▶ _Task brief_: Pull every line containing "secondary" from the entries.

____ Supplied records

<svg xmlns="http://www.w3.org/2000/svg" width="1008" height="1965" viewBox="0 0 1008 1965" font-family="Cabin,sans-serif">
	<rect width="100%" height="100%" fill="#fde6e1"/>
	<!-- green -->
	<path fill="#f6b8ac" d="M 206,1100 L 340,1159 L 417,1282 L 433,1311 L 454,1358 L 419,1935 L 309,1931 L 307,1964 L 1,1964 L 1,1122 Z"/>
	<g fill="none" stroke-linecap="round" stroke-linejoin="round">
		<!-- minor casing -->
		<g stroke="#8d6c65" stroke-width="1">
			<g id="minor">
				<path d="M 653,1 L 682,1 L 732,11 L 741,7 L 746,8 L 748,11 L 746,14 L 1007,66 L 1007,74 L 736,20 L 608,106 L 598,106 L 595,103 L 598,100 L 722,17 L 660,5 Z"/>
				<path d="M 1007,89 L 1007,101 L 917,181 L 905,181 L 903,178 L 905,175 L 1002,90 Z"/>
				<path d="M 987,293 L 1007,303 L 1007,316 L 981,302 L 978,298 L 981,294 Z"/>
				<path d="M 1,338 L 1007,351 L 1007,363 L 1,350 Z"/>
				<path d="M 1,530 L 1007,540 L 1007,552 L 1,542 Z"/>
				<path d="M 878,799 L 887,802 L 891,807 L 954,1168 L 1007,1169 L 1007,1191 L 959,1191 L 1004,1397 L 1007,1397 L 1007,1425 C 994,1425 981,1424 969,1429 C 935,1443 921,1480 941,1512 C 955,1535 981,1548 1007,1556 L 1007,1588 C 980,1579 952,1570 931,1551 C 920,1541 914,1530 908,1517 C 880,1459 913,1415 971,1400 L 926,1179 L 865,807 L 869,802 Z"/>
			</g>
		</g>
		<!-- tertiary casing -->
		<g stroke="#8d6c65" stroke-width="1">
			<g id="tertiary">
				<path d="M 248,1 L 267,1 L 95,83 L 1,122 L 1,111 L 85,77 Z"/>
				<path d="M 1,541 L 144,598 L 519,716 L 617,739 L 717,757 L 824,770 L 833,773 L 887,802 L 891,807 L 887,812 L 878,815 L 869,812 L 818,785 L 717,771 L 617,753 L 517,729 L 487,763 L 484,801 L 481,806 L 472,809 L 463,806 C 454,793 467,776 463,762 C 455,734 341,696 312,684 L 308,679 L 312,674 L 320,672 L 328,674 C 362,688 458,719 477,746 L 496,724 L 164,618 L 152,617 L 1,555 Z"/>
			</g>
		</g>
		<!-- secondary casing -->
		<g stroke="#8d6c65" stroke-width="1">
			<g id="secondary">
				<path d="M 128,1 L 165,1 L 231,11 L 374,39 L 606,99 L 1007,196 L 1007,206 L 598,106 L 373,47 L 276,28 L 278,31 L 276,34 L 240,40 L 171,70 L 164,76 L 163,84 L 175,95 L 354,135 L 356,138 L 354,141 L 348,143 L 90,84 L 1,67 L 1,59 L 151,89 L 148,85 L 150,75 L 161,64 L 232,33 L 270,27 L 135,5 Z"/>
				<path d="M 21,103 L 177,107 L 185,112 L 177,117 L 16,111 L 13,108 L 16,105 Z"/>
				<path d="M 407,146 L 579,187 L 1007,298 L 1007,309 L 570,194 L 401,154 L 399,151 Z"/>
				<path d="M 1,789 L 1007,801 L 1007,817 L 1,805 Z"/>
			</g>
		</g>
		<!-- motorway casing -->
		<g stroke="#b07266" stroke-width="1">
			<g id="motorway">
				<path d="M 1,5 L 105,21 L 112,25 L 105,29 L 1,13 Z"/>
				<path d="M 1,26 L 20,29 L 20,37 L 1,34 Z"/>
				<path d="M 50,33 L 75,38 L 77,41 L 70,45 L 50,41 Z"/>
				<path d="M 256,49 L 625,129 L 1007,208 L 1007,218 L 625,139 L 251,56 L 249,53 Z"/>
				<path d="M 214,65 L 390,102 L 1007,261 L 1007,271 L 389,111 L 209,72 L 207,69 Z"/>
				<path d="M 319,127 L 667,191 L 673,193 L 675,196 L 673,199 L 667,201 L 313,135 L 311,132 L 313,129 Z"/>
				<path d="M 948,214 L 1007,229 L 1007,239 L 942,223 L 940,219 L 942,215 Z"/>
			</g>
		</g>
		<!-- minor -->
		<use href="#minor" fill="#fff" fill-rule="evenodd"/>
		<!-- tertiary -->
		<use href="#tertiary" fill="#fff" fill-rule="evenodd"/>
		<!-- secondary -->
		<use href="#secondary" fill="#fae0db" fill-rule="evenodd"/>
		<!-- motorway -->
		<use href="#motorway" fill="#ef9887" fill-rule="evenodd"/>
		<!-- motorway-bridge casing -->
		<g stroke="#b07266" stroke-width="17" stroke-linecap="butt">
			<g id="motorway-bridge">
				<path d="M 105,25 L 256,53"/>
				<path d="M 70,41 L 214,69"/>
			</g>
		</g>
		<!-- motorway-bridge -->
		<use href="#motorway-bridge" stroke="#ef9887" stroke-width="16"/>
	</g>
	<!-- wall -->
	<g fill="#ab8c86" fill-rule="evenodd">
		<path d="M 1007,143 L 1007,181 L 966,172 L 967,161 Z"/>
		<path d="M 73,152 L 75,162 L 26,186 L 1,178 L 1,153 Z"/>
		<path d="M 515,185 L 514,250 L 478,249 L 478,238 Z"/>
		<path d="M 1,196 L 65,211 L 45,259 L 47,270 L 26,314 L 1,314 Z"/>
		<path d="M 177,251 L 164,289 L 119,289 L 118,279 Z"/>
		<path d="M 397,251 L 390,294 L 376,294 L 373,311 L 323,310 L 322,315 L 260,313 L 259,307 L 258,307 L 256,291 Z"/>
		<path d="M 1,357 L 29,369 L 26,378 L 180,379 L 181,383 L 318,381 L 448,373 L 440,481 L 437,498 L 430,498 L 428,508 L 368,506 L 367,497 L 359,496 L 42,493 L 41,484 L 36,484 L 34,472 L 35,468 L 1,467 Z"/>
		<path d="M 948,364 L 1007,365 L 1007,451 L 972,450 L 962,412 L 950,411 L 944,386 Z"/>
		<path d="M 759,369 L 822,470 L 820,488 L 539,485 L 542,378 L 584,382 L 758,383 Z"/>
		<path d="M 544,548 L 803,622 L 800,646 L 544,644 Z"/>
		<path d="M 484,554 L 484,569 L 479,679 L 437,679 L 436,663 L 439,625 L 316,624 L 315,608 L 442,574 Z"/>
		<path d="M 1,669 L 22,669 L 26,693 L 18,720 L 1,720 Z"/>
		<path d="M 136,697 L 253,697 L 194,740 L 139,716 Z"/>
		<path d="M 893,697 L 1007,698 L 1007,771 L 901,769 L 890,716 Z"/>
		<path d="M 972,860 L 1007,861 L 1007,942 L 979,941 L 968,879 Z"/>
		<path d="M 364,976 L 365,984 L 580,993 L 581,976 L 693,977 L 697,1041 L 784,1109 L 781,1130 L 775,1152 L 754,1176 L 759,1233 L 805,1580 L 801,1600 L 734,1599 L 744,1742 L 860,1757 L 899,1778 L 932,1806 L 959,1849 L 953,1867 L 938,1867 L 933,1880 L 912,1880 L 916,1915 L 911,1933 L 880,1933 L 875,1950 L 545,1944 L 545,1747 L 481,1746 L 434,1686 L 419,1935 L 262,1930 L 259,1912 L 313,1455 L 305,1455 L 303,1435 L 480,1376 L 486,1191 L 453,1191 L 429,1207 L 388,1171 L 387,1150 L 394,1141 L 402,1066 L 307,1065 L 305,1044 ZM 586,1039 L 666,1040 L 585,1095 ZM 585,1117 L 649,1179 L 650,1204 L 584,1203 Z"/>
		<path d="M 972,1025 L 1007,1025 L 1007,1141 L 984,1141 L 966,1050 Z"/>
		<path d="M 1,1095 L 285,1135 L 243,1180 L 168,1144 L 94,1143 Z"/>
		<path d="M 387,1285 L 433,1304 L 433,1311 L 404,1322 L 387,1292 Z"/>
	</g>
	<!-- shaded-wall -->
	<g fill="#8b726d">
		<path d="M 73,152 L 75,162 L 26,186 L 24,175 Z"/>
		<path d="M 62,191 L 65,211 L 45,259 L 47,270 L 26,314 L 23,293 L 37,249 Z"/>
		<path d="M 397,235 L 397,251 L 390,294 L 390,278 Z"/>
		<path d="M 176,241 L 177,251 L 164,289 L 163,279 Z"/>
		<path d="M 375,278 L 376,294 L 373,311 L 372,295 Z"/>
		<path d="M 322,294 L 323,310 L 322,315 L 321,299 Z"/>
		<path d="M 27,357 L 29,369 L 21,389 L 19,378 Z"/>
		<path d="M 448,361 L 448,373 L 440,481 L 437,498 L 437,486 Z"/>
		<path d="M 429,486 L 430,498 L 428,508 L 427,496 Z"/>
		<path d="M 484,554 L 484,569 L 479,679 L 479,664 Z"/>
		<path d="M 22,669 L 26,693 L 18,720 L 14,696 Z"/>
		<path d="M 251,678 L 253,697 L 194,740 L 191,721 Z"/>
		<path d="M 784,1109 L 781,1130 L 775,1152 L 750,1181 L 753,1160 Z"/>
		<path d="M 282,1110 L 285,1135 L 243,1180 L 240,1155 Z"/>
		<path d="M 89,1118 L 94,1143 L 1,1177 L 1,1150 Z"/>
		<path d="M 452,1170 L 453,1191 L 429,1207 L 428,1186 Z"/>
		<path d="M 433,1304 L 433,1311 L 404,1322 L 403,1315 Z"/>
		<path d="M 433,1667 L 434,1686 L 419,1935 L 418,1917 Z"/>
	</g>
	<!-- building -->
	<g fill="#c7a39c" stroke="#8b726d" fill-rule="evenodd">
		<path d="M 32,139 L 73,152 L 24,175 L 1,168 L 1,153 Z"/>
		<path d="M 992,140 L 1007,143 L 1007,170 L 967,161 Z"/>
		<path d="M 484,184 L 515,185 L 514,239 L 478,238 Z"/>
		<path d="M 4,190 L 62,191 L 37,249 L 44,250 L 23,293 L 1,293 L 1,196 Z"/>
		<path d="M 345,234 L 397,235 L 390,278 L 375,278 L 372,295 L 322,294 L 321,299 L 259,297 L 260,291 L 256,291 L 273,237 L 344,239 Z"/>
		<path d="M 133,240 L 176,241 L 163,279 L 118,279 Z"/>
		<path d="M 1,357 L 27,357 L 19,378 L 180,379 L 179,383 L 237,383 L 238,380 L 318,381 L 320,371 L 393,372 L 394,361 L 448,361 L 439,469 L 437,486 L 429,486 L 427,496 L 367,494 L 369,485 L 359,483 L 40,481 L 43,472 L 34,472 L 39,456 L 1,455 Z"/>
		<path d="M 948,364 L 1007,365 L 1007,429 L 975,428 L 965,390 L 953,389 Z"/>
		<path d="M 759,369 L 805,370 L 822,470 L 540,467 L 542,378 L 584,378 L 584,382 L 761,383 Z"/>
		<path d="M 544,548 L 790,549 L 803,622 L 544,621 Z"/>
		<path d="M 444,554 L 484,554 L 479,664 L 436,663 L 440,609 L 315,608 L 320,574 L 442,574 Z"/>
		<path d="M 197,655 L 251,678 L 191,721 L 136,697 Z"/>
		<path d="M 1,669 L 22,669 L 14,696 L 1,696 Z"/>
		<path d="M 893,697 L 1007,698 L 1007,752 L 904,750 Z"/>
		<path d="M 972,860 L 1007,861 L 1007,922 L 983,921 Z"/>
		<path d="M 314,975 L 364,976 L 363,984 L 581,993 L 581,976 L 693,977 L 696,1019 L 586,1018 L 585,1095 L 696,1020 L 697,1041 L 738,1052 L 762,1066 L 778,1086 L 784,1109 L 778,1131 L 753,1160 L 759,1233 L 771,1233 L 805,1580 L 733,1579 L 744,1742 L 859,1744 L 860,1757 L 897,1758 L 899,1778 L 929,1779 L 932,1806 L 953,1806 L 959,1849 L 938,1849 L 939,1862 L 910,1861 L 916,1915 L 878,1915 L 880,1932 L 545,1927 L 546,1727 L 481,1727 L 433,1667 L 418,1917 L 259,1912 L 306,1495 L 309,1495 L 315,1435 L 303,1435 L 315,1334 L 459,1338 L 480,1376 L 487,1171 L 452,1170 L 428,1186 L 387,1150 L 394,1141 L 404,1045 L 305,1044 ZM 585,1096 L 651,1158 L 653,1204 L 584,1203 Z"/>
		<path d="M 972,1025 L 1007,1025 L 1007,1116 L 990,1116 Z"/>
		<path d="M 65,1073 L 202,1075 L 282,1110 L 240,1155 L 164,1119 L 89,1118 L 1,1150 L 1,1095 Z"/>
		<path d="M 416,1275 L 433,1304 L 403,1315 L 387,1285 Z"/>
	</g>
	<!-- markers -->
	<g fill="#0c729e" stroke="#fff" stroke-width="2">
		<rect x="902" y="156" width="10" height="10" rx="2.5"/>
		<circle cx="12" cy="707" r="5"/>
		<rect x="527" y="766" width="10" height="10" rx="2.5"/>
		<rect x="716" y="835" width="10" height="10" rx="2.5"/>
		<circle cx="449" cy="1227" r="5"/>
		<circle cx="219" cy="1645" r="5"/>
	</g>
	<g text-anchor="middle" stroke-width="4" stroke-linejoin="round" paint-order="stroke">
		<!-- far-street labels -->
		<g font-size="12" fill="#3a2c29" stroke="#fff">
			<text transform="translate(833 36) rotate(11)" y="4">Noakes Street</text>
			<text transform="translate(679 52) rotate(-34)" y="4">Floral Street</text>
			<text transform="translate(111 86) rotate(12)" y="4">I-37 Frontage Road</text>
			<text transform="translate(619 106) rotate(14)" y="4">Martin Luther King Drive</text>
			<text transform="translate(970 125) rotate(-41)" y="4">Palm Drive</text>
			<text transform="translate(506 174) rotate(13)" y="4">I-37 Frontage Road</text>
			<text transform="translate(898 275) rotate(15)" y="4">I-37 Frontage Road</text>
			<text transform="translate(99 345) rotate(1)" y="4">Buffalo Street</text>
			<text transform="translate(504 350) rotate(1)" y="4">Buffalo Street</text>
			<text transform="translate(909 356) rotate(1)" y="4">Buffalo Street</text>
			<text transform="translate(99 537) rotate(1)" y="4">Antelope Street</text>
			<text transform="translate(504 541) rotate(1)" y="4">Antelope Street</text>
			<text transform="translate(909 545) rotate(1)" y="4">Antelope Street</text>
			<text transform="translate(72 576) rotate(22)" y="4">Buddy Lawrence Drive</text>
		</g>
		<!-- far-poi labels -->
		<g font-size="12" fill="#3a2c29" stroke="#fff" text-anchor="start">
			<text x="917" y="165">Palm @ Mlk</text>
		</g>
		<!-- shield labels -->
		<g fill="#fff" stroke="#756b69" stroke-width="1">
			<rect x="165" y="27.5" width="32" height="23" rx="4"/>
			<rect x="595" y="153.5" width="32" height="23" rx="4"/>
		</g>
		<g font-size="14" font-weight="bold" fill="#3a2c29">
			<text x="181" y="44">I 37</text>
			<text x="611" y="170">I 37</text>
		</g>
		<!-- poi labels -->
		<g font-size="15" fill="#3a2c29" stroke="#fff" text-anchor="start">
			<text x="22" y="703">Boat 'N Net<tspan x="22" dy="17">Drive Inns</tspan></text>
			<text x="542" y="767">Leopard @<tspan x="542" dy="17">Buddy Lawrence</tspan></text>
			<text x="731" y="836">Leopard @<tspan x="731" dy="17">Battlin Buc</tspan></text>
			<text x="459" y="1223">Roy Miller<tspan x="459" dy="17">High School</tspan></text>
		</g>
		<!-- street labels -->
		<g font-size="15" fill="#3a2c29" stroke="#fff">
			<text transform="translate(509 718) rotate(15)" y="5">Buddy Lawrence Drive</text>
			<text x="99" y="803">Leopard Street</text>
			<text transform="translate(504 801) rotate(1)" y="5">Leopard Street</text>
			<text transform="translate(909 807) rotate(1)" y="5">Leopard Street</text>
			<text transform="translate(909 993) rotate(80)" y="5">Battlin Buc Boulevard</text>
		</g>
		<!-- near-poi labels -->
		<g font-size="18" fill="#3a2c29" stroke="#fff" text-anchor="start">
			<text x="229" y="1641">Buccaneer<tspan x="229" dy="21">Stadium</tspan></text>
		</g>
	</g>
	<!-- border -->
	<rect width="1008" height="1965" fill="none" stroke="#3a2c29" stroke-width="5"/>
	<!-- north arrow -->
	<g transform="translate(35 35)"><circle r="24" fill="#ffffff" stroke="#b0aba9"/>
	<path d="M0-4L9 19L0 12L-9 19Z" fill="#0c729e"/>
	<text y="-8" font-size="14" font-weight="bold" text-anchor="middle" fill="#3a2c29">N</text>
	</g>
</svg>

________

▶ _Result_:
		<!-- secondary casing -->
			<g id="secondary">
		<!-- secondary -->
		<use href="#secondary" fill="#fae0db" fill-rule="evenodd"/>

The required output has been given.